One question that often arises from skeptics of universalism is whether or not they believe in the eventual redemption of Satan and demons. Now some universalists do not believe in the redemption of fallen angels, some do, and some are simply agnostic on the idea. Typically non-universalists rightly point out that the strongest judgment language in the Bible is leveled against fallen angels. And if a universalist maintains that the ultimate fate of creation is restoration and renewal it can’t possibly mean all of creation (individually) will be redeemed because we are told emphatically that demons will not be. I personally agree with the strength of this argument however I think that there are some Biblical grounds to believe that the fate of fallen angels is not set in damnation.
Before I lay out my case however, I must admit that while I want to believe in the existence of demons (I think it ties together the theology of the Bible more coherently), I find it quite difficult to do so. The reason being that I cannot really see the value of allowing such beings to interact with humans is. This aside, I want address some biblical evidence for the possibility of the redemption of fallen angels.
Jesus did not die for angels. The Bible is very emphatic that God became man to save man, and so I think it is difficult to speculate on the nature of the reconciliation of angels. I do not think however, this should dissuade us prima facia from accepting that they can be. Only that the Bible is our story not theirs and their role in it is only the intersection between both stories. So to argue about the possibility of the redemption of angels I think we need to focus on the nature of God which will be the same to angels as it is to us. My primary argument will be two-fold. One, the telos (purpose, end, goal) of all creation is good. Two, if anything in creation cannot contribute to that end it is destroyed.
In the beginning God declares creation good (Gen 1:31). In the end it is declared that creation will be good (Rev 21:4). In the Colossian hymn we are told that Christ is before all things, created all things, sustains all things, and is the means of the restoration of all things (Col 1:15-20). This I think is not anything new to Christians. God wants good things for His creation, and is making that happen. The problem I think the conventional view that demons are beyond redemption faces is that such a being, one beyond the possibility of being good, has no role in God’s purposes for creation and so it seems ought not to continued to be sustained in existence by Christ. In the Old Testament when there is not one righteous in a city is when God acts to destroy it, but if there are those who are righteous it is spared. But more to the point, in the flood story we read
5 The Lord saw that the wickedness of humankind was great in the earth, and that every inclination of the thoughts of their hearts was only evil continually. 6 And the Lord was sorry that he had made humankind on the earth, and it grieved him to his heart. 7 So the Lord said, “I will blot out from the earth the human beings I have created—people together with animals and creeping things and birds of the air, for I am sorry that I have made them.”
Here God decides to blot out humanity because “every inclination of the thoughts of their hearts was only evil continually” is this not what traditional theology holds about demons?

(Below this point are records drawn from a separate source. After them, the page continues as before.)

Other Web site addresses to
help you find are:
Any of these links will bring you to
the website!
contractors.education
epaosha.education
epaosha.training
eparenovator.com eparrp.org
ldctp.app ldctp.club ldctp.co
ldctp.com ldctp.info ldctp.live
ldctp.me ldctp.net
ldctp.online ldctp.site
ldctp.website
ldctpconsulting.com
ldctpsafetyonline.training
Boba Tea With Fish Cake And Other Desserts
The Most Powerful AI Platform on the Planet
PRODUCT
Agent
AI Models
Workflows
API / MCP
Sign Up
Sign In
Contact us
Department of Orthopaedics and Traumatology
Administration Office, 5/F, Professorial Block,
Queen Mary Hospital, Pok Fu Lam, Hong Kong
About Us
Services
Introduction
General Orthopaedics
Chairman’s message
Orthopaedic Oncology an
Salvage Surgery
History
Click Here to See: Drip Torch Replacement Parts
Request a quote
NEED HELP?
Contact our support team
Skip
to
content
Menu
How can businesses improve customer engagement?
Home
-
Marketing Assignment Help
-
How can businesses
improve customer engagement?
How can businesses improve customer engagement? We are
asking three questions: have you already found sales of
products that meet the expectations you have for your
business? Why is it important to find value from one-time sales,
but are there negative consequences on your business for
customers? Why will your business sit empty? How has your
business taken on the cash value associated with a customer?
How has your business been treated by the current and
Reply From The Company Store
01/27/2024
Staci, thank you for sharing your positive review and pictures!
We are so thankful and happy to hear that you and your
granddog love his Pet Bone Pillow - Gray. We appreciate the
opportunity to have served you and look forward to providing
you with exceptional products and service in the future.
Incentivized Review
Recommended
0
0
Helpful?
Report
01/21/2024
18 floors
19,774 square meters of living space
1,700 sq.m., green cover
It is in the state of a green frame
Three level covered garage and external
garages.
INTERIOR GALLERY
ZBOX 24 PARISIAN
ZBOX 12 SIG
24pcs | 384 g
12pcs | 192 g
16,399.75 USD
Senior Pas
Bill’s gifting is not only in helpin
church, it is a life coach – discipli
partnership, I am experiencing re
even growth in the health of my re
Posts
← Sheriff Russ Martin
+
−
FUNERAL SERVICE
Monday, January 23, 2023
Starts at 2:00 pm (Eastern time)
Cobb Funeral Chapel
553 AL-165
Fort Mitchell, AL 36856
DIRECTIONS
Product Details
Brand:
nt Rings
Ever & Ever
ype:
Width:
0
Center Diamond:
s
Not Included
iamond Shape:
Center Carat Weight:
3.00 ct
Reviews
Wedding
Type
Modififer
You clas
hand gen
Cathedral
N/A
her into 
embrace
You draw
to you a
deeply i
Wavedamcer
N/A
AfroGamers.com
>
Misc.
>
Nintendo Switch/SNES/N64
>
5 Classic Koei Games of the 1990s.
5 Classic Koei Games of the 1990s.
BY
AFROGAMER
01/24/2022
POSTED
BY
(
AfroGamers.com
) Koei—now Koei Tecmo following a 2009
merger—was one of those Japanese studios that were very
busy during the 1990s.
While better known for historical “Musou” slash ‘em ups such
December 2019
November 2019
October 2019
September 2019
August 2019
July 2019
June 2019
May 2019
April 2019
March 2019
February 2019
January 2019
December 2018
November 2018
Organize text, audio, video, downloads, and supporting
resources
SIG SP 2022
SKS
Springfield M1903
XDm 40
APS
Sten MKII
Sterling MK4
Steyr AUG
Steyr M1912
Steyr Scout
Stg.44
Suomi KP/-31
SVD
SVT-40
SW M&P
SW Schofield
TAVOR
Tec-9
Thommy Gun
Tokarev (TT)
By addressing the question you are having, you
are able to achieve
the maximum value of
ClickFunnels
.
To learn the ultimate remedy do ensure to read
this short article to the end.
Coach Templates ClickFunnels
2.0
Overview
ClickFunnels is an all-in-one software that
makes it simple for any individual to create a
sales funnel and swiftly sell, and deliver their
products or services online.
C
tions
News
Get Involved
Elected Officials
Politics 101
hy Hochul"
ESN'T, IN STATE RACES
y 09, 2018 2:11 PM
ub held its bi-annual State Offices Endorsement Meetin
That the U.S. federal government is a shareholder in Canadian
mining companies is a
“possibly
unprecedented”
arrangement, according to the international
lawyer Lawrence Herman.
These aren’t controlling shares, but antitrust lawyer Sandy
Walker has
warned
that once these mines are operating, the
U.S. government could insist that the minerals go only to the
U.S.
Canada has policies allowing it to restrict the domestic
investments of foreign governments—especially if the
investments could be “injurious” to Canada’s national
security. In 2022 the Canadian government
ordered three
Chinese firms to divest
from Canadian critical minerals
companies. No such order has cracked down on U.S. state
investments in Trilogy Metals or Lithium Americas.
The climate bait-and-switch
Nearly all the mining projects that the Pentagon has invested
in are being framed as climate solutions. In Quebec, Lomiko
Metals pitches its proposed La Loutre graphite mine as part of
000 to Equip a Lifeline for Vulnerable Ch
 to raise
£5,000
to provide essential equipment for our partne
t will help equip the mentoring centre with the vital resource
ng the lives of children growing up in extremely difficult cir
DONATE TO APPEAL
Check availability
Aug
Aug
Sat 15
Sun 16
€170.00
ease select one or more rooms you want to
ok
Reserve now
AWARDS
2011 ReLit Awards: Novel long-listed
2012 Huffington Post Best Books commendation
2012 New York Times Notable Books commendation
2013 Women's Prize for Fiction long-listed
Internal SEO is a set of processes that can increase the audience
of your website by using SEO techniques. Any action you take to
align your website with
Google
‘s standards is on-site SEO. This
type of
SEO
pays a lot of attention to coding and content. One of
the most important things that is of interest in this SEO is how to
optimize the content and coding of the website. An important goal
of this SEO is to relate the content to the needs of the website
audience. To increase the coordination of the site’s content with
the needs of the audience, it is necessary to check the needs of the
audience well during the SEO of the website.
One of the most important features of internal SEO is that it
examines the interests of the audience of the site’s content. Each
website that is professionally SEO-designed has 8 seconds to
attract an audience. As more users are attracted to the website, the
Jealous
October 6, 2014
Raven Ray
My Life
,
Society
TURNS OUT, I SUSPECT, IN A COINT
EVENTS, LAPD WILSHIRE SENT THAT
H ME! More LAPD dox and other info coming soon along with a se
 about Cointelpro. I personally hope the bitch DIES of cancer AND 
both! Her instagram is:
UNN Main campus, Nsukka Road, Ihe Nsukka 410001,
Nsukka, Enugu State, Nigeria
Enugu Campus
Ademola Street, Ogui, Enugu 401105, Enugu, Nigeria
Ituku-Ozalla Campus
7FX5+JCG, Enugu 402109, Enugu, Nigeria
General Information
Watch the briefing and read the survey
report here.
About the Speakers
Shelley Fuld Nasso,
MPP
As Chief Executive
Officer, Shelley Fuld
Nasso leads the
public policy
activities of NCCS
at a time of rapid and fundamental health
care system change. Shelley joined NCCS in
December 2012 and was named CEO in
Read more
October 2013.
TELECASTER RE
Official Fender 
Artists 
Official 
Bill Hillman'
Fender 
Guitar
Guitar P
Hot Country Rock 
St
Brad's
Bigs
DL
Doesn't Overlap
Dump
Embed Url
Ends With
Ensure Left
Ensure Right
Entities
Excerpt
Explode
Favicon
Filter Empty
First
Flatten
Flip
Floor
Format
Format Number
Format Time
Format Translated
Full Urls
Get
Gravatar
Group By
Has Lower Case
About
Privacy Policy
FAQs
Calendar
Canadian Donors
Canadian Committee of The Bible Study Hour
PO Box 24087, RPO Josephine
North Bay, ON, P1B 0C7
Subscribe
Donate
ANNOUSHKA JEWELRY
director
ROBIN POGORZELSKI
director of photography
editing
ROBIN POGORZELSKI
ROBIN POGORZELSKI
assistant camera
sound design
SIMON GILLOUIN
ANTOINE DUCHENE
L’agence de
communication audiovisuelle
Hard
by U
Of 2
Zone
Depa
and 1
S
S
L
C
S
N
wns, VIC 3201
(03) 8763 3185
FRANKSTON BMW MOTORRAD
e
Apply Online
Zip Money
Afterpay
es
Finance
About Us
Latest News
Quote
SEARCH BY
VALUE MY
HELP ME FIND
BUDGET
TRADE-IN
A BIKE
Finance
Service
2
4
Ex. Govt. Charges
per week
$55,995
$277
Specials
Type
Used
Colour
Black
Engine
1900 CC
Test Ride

These fallen angels work only evil with no possibility of good? If such a thing is true, it seems to hold that God would not permit them to exist, much less let them roam the earth and do damage to His other creation. The only reason that such a state of affairs can be I think is if like us, fallen angels still have a part to play in the telos of the universe. God permitted the continuing of the human story because of the hope seen in Noah, and because of the redemption God had planned in Christ, because while we were pursuing evil continually our race was not beyond hope. If we were then God would have destroyed us and I think we intuitively know that that would be right of God to do. Now perhaps angels have a different sort of will than our own which permits them to actively rebel against God in a way that we don’t comprehend, but that does not change the active facts of God which are that God creates that which is good and is committed to the good of anything He creates. Therefore it is my opinion that to hold that fallen angels are beyond the possibility of redemption is to say that Christ sustains evils in the universe which are outside the scope of His purposes and redemptive power for the universe. Such a thing to my mind is at best nonsense and at worst a form of dualism. If demons were darkness beyond the possibility of light, the God in whom there is no darkness at all, would not permit their continued existence.